Black History Month
Here at CBPH we fight to enforce the right to equal treatment for all employees in the workplace, particularly for black employees who have been marginalized in our workforce for far too long.
Congress passed the landmark Civil Rights Act of 1964, which included Title VII, the cornerstone of enforcement for racial equality in the workplace. Title VII guaranteed all workers equal treatment in the workplace regardless of race. Title VII covers every aspect of employment, including hiring, promotion opportunities, discipline, pay, leave, and termination. We regularly represent black employees across this state who rightfully demand to receive treatment from their employers that is equal to the treatment received by their peers of other races or ethnicities.
Alongside offices like CBPH, the Equal Employment Opportunity Commission (“EEOC”) plays a critical role in ensuring racial justice in the workplace. We bring cases before the EEOC to ensure that racial inequality in the workplace is identified, eliminated, and prevented in the future.
There is little doubt that our state and country has a long road ahead to achieve true racial equality in the workplace. The average black household income in South Carolina is 33% less than the statewide average.
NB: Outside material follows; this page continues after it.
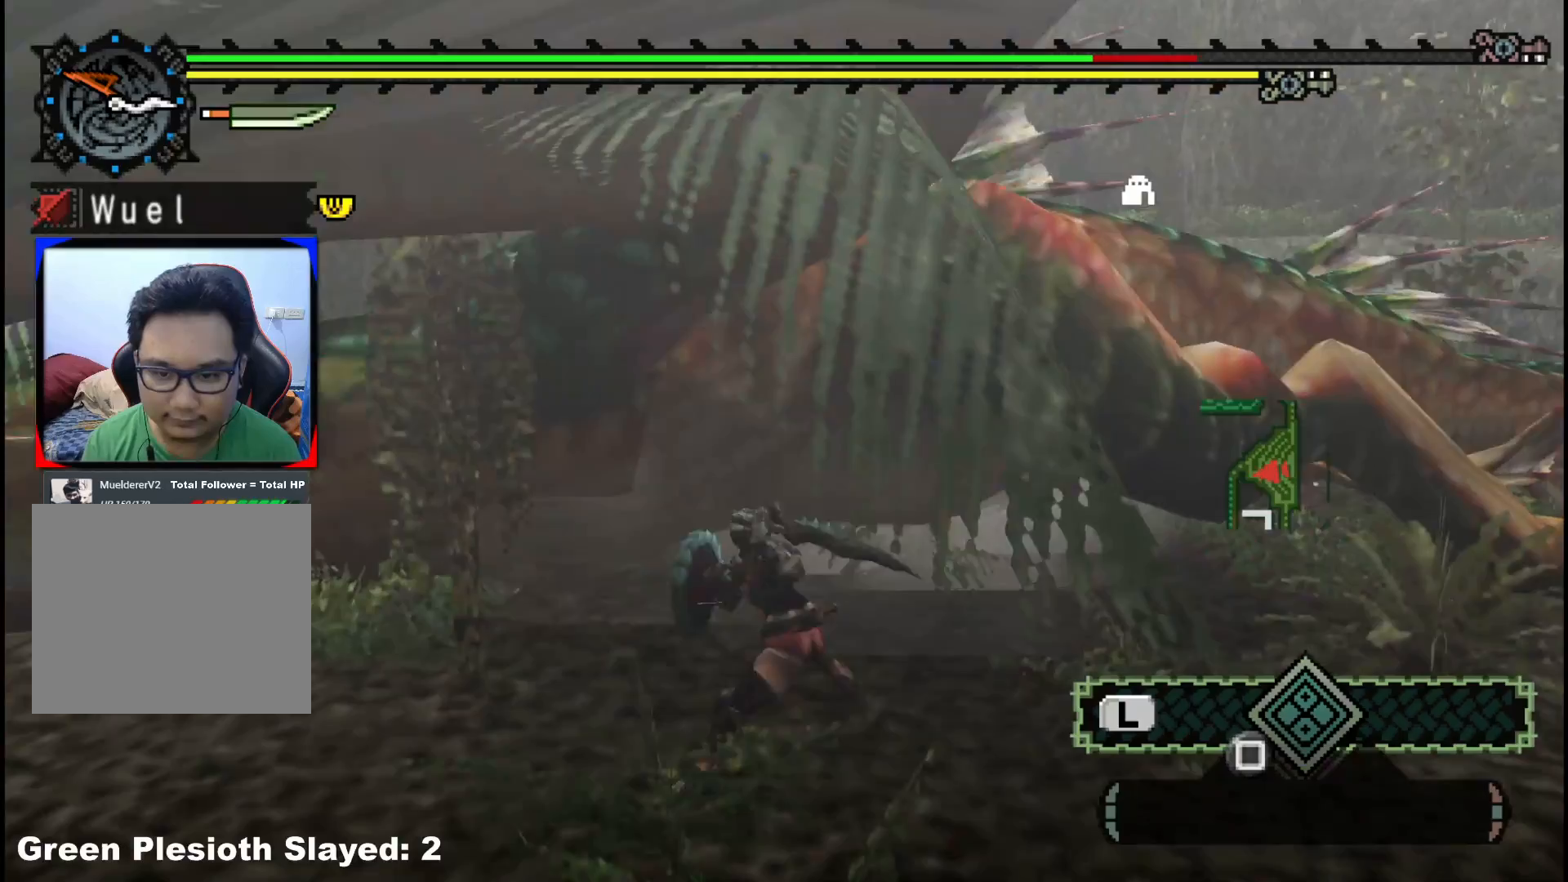
{"buttons": [], "left_stick": "up-right", "right_stick": "center", "events": [[67, "B", "up"], [150, "B", "down"], [233, "left_stick", "up-right"], [283, "B", "up"], [367, "B", "down"], [483, "B", "up"]]}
And the laws as applied in our justice system present heavy challenges for victims of discrimination.
But here at CBPH we work to challenge inequality and champion the rights of marginalized workers. We work everyday to live out the spirit of Martin Luther King, Jr.’s words “Make a career of humanity. Commit yourself to the noble struggle for equal rights. You will make a better person of yourself, a greater nation of your country, and a finer world to live in.”
Progress is inevitably slow and difficult, but our mission is to make it nonetheless.